▸ **What the exercise asks**:
Print out every entry, keeping each line identical to the original.

#####

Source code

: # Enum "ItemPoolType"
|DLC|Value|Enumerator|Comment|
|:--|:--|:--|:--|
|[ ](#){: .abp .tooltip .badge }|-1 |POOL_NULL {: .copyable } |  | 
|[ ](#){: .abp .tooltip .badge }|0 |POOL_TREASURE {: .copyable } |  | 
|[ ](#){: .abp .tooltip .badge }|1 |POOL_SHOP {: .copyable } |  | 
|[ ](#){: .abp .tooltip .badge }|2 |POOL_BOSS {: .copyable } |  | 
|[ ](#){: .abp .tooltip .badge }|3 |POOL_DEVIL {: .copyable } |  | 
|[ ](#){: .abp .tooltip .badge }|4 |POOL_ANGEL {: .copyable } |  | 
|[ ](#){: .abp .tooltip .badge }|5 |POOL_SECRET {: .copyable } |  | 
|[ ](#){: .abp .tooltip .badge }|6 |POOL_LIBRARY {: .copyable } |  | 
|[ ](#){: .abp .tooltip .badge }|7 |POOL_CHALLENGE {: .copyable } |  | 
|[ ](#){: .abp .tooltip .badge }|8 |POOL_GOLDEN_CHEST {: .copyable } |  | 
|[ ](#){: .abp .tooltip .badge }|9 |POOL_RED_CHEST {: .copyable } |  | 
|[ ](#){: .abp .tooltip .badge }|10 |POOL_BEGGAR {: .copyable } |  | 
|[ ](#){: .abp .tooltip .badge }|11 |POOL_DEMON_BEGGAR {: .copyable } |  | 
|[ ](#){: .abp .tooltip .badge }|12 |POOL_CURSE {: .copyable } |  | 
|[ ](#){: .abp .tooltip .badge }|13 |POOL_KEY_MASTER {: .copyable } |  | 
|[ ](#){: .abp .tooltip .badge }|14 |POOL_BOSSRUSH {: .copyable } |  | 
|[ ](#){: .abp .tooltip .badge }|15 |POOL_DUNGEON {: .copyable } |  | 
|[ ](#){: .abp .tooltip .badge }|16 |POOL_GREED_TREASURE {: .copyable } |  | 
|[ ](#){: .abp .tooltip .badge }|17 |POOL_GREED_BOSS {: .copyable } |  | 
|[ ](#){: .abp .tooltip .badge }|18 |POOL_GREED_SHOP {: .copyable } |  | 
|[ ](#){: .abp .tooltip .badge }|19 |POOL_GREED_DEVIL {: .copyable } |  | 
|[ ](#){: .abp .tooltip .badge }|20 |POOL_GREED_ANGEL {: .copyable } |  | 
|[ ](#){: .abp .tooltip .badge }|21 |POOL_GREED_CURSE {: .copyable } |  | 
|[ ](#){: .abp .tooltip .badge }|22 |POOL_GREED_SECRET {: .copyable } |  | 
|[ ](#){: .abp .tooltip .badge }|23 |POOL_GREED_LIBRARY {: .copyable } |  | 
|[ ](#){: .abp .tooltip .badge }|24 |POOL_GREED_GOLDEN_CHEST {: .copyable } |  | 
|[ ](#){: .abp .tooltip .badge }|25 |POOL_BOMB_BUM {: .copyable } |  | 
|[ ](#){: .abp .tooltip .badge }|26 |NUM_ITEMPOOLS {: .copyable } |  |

#####

▸ **Exercise response**:
Source code

: # Enum "ItemPoolType"
|DLC|Value|Enumerator|Comment|
|:--|:--|:--|:--|
|[ ](#){: .abp .tooltip .badge }|-1 |POOL_NULL {: .copyable } |  | 
|[ ](#){: .abp .tooltip .badge }|0 |POOL_TREASURE {: .copyable } |  | 
|[ ](#){: .abp .tooltip .badge }|1 |POOL_SHOP {: .copyable } |  | 
|[ ](#){: .abp .tooltip .badge }|2 |POOL_BOSS {: .copyable } |  | 
|[ ](#){: .abp .tooltip .badge }|3 |POOL_DEVIL {: .copyable } |  | 
|[ ](#){: .abp .tooltip .badge }|4 |POOL_ANGEL {: .copyable } |  | 
|[ ](#){: .abp .tooltip .badge }|5 |POOL_SECRET {: .copyable } |  | 
|[ ](#){: .abp .tooltip .badge }|6 |POOL_LIBRARY {: .copyable } |  | 
|[ ](#){: .abp .tooltip .badge }|7 |POOL_CHALLENGE {: .copyable } |  | 
|[ ](#){: .abp .tooltip .badge }|8 |POOL_GOLDEN_CHEST {: .copyable } |  | 
|[ ](#){: .abp .tooltip .badge }|9 |POOL_RED_CHEST {: .copyable } |  | 
|[ ](#){: .abp .tooltip .badge }|10 |POOL_BEGGAR {: .copyable } |  | 
|[ ](#){: .abp .tooltip .badge }|11 |POOL_DEMON_BEGGAR {: .copyable } |  | 
|[ ](#){: .abp .tooltip .badge }|12 |POOL_CURSE {: .copyable } |  | 
|[ ](#){: .abp .tooltip .badge }|13 |POOL_KEY_MASTER {: .copyable } |  | 
|[ ](#){: .abp .tooltip .badge }|14 |POOL_BOSSRUSH {: .copyable } |  | 
|[ ](#){: .abp .tooltip .badge }|15 |POOL_DUNGEON {: .copyable } |  | 
|[ ](#){: .abp .tooltip .badge }|16 |POOL_GREED_TREASURE {: .copyable } |  | 
|[ ](#){: .abp .tooltip .badge }|17 |POOL_GREED_BOSS {: .copyable } |  | 
|[ ](#){: .abp .tooltip .badge }|18 |POOL_GREED_SHOP {: .copyable } |  | 
|[ ](#){: .abp .tooltip .badge }|19 |POOL_GREED_DEVIL {: .copyable } |  | 
|[ ](#){: .abp .tooltip .badge }|20 |POOL_GREED_ANGEL {: .copyable } |  | 
|[ ](#){: .abp .tooltip .badge }|21 |POOL_GREED_CURSE {: .copyable } |  | 
|[ ](#){: .abp .tooltip .badge }|22 |POOL_GREED_SECRET {: .copyable } |  | 
|[ ](#){: .abp .tooltip .badge }|23 |POOL_GREED_LIBRARY {: .copyable } |  | 
|[ ](#){: .abp .tooltip .badge }|24 |POOL_GREED_GOLDEN_CHEST {: .copyable } |  | 
|[ ](#){: .abp .tooltip .badge }|25 |POOL_BOMB_BUM {: .copyable } |  | 
|[ ](#){: .abp .tooltip .badge }|26 |NUM_ITEMPOOLS {: .copyable } |  |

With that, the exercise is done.